Practically, be organised & take time to really understand what the course requires. How will it be assessed? When? What modules count & how much?

Plan ahead for assessments (use a diary) including time to consolidate your notes, revise and keep in mind (and know about) when deadlines might conflict or converge. No point planning to do that essay the week of 3 exams, etc.

Do the recommended reading – start to think critically about what is interesting. Look for further reading for topics that interest you but be strategic – try to get past papers & look & listen for clues as to what might come up. Like everything, this is all about gaming the system!

Address problem areas – I struggled with equity & trusts but found some podcasts online which helped me. Be an autonomous learner – don’t expect to be spoon fed but go & get the knowledge you want!

Good luck & enjoy it.



dude no one cares about your insights as an “8PQE solicitor”, chances are that you turn documents/comments/emails all day and night and look like an abandoned mcdonalds bag as a result



To get the best grades possible…

Always be well prepared for seminars, you don’t need to know everything verbatim but have it ready to refer to when you’re asked a question.

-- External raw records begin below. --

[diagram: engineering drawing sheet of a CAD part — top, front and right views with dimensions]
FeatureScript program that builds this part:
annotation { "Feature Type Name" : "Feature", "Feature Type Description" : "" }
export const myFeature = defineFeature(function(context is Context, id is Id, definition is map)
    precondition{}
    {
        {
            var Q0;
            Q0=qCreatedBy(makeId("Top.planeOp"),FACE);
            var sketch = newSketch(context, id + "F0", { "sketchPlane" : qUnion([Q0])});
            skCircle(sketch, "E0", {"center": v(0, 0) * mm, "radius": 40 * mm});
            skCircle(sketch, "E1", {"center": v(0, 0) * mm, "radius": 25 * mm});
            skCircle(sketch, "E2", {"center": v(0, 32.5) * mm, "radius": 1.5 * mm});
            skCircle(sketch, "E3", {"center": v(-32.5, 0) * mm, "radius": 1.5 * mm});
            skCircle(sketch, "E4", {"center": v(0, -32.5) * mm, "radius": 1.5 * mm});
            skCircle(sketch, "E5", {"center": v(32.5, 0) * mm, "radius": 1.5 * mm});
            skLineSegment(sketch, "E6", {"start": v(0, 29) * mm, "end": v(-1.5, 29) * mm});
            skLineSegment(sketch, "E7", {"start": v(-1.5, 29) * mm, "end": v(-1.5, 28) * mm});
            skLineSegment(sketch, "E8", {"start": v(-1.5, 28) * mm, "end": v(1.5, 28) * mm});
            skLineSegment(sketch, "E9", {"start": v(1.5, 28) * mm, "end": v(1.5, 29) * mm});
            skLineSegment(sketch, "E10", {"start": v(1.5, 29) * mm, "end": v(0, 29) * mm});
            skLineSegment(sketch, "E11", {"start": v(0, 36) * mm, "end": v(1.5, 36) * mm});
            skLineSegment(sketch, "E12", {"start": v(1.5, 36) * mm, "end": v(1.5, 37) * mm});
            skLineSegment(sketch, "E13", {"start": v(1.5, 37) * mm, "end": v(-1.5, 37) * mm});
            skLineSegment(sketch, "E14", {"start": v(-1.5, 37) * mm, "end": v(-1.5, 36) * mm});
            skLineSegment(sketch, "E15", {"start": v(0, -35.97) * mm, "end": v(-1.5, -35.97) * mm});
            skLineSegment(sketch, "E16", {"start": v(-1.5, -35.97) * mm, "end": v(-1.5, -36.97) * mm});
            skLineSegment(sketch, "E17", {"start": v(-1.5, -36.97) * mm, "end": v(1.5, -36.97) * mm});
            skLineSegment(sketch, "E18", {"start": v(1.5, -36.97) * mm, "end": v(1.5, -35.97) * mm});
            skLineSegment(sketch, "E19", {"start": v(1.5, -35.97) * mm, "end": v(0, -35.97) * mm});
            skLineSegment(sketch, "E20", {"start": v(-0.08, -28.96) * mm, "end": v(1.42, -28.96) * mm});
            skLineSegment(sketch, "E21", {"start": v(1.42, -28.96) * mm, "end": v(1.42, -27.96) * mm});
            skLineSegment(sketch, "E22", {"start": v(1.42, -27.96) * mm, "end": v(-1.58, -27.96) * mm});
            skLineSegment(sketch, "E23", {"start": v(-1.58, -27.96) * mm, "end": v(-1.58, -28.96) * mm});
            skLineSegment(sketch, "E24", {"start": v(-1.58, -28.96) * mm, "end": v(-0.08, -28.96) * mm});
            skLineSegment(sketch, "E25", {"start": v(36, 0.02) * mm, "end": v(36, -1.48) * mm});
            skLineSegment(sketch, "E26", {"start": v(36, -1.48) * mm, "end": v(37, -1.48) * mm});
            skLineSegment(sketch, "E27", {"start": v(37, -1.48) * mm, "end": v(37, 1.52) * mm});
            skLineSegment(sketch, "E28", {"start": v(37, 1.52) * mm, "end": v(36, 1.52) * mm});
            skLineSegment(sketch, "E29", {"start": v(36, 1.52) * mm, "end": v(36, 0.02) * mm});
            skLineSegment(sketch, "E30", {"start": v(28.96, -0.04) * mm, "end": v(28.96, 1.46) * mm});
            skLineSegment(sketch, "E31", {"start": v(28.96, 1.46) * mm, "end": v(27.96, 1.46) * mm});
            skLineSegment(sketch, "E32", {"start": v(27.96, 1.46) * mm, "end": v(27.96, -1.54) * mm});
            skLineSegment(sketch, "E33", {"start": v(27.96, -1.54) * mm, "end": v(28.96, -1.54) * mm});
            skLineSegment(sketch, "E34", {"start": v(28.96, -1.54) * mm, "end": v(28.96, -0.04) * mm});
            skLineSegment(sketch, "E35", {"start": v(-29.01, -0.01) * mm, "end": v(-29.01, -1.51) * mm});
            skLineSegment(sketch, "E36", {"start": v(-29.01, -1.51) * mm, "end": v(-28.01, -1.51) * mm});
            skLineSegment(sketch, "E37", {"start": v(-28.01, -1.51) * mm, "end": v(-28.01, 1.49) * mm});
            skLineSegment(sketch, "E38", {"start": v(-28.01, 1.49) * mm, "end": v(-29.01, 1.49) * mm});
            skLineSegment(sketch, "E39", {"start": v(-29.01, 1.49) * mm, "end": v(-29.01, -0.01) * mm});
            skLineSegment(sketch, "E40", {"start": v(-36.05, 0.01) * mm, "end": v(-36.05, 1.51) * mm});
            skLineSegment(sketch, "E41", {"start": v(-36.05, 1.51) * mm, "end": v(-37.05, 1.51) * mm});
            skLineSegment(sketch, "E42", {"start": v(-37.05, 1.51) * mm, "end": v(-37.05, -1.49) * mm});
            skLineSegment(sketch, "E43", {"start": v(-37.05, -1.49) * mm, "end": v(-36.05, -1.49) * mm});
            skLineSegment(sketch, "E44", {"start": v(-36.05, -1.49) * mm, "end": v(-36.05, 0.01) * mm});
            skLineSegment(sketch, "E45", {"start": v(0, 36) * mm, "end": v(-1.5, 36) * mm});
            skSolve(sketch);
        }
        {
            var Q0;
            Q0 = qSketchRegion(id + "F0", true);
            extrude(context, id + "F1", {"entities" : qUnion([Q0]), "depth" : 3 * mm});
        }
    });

For exams, revise past papers and you’ll see the most common things that crop up in exams. Learn these – this will accelerate your grades massively.

Get to know fellow law students that are in second and third year, especially ones who are doing really well. Ask them for advice. If they aren’t willing to help – ask another! Don’t be put off be one selfish person.

All the best! Ah another tip – if you can do a joint honours (but still an LL.B) then consider it… Why not? You cover relevant areas of law on a training contact or pupillage anyway so don’t worry if you didn’t choose law for the modules that you can choose outside the basic foundations of law that result in an LLB. Doing something different for these modules may make your degree easier, make you stand out on a job application and may make university more interesting (I found law students a bit reserved and held their cards to their chest in relation to other courses – I’m so glad I chose a foreign language for my electives).

All the best!


Fellow student

Contact lawyers of opposite sex on LinkedIn and say “Hey, I came across your profile. You look like a smart and knowledgeable person with much to teach. Would you be interested in a coffee sometimes just to give me some tips and tricks; I can do after work if that suits you better”.
And then agree to meet person in a bar, go back to their place and just go with it. This would be much appreciated. You’ll learn stuff, you’ll get some inside scoops. There’s only positives in this. Thanks.
All of my girlfriends have done this and have learnt so much, and have training contracts everywhere. Super good tip – just try it a few times, the amount of knowledge you’ll get will set you apart at application, interview and will also help you ace your studies, and make you happier in life generally.



For each module, try and see if you can take out a bit of time to also reflect on first principles, i.e. the philosophy behind a rule. Is it principled? Coherent? Does it reflect your beliefs about what the law *should* be? You’ll start writing your essays with a whole paragraph on the premise (good or bad) of a doctrine, which will help to make your arguments more punchy. The reflexive way of approaching exams/essays made a massive difference to my grades and I’m slightly disappointed I only realised the importance of this in my final year! Good luck.